> [Page extract]:

%%

Losing the love we had!
- Jordan Smith
- Oct 20, 2021
- 2 min read
Losing a loved one, whether it be through a breakup or a death can be hard. It's hard in many ways, financial, emotional, physical, sexual etc. Loss is not easy to deal with and grieving is a complex and arduous process that we all go through at some point in our life.
Through the grieving process we can experience many emotions that are often mixed, contradictory and overwhelming. To speak from my experience about losing a relationship, I felt a multitude of emotions, one minute I was sad, the next angry, one minute I forgave them and 10 minutes later I wanted to punch them in the face. What you feel and how you feel it is complex and at times unpleasant.
There were days where I didn't want to feel anything, then when I felt numb and my feelings were gone, I begged my body to feel something again. Some days I could only eat a banana and my body could not take more food as it was busy processing the grief. I lost weight, I wanted to isolate myself and stay in bed all day. I thought about them all day and night and just wanted them back, but I hated them and felt hurt because of what they did to me. My thoughts and feelings were not aligned and I didn't know what to do. I put time frames on myself and gave myself 2 weeks to be back to normal, it didn't work, months later I was in a better place, but I still had some of the same thoughts and feelings, they were just less occurrent and less intense.

%%

> [Set of tasks]:
1. In the post about losing a loved one, which ways does the text say loss is hard? List every one.
2. Can you carry on the post about losing a loved one from its final sentence, in the same voice?

> [Data under study]:
%%

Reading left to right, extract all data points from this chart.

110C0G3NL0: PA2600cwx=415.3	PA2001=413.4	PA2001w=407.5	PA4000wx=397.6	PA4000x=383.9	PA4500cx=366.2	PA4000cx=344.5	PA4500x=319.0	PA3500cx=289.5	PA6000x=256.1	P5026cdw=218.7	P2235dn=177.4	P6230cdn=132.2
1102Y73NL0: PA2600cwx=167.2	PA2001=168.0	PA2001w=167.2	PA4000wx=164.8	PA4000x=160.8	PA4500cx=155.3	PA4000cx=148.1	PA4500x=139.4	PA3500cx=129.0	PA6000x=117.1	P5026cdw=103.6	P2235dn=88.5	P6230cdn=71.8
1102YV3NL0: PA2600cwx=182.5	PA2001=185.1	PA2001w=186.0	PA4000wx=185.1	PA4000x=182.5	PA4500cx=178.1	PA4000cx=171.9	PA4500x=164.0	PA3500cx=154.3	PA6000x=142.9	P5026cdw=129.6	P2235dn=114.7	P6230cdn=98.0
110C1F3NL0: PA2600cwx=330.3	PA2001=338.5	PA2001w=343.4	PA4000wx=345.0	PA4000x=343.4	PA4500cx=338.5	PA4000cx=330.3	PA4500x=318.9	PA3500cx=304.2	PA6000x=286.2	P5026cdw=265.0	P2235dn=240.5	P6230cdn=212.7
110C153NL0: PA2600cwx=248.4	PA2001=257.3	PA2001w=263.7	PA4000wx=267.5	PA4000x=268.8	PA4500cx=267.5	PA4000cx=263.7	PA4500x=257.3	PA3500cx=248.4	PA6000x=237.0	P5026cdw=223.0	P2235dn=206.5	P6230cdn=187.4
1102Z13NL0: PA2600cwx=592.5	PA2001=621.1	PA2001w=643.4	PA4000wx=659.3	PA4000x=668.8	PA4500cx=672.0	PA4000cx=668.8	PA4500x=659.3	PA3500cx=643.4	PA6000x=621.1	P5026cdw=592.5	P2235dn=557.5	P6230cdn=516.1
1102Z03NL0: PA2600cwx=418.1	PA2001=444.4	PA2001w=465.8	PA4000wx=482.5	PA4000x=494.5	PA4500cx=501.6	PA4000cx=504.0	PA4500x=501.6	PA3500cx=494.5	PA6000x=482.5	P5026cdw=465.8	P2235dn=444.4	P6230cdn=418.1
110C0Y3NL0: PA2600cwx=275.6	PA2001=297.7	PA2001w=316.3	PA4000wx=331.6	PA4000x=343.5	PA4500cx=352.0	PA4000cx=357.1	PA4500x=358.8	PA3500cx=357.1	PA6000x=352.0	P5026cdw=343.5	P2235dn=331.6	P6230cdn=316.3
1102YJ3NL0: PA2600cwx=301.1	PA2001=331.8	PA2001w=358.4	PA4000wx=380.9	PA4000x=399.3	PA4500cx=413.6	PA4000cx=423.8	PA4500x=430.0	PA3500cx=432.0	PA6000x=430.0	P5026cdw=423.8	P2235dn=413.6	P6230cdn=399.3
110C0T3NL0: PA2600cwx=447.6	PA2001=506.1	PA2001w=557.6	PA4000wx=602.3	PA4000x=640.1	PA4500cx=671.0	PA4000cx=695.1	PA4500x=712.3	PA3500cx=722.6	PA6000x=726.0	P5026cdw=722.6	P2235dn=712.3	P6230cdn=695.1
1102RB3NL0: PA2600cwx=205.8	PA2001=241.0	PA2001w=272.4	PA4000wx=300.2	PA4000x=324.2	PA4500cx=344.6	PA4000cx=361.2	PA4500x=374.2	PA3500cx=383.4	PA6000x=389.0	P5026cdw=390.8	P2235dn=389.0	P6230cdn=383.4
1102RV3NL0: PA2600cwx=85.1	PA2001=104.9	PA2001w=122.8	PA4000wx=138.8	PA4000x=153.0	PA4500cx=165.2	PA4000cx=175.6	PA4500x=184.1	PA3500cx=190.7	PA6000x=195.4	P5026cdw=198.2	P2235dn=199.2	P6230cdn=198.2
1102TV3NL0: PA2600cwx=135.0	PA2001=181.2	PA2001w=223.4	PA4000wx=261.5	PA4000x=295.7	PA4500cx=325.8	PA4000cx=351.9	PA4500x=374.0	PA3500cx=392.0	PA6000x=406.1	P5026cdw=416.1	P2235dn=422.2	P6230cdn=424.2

%%

> [Task-by-task results]:
1. Financial, emotional, physical, and sexual.

2.
I couldn't handle all of the emotions I was experiencing and did everything I could to get rid of the unpleasantry. I started running, did mindfulness, did journalling, spoke to friends, booked an appointment with my doctor for medication, saw a therapist and worked on myself everyday. It was hard, I wanted to give up, nothing was working, but slowly with time change happened, my emotions lightened, my thoughts began to clear, I began to feel again and could cry out my pain.
The experience of losing a loved one is hard, there doesn't seem to be anything good about it, I hated nearly every minute of it. In hindsight, I realised I was strong, I fought everyday to not be debilitated by my emotions. Somedays I let myself stay in bed and not move and thats ok, though most days I had to get up and live. If you're going through something similar, remember that you are not alone, theres help out there and others have been through the same thing. If theres a positive from all of this, it's that through the toughest times in our lives, we learn to grow the most. I look back and think about the impact and change this experience had on me and how I am stronger and a better person.